Pull out every difference line from the records and copy each one word for word, leaving the pictures out of your answer.
══ INPUT ROWS
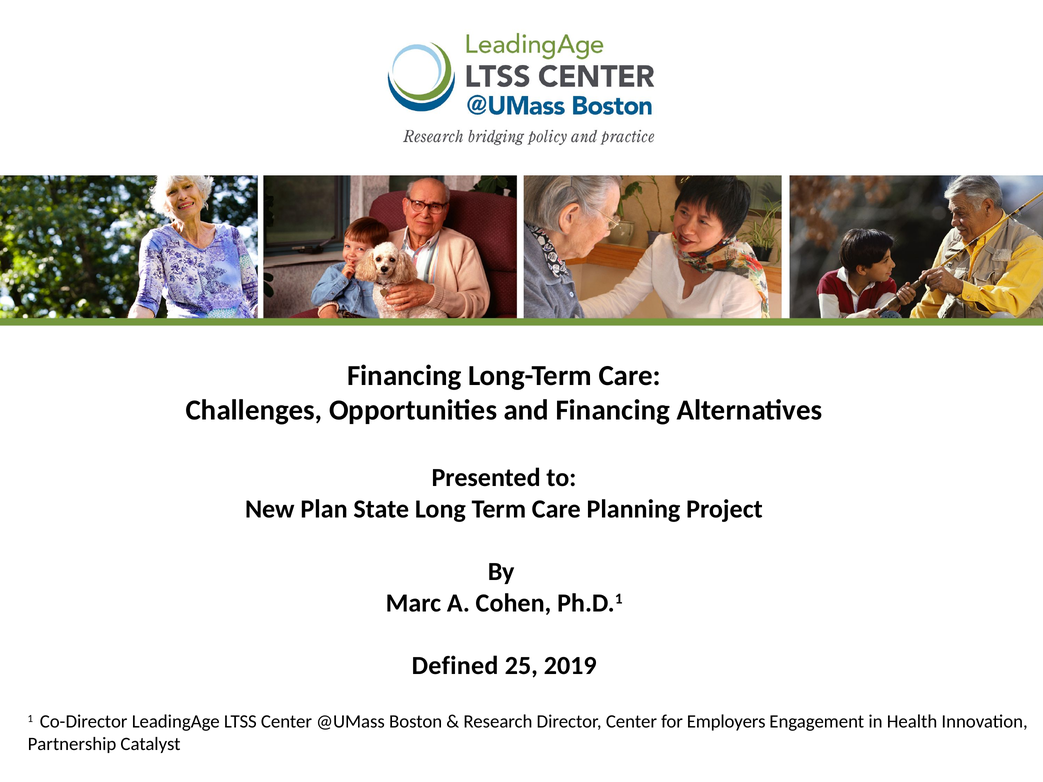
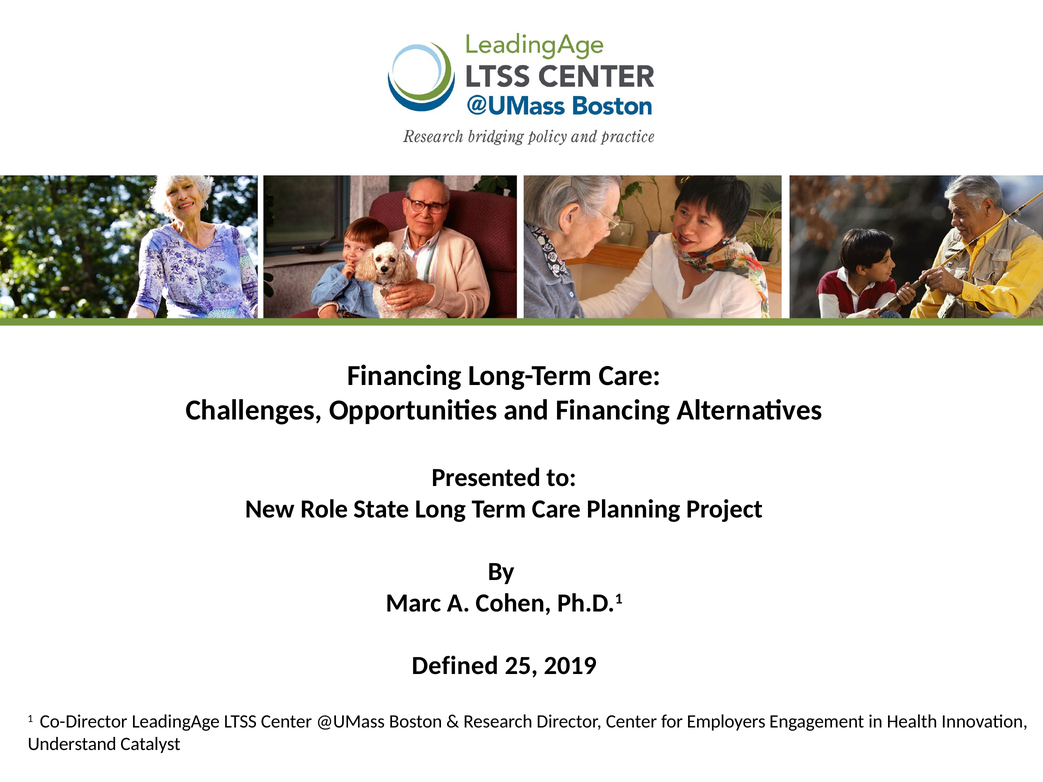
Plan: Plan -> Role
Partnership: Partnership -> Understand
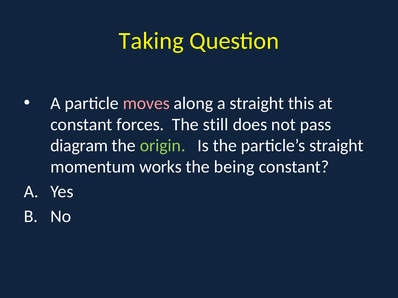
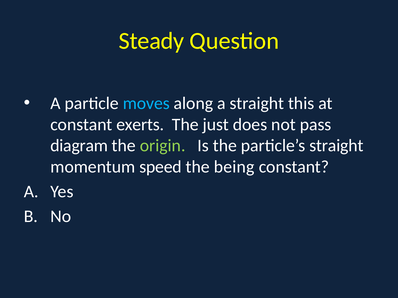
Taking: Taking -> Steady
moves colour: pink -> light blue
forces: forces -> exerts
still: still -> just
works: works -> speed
════
> [THE REPLY]
Plan: Plan -> Role
Partnership: Partnership -> Understand
Taking: Taking -> Steady
moves colour: pink -> light blue
forces: forces -> exerts
still: still -> just
works: works -> speed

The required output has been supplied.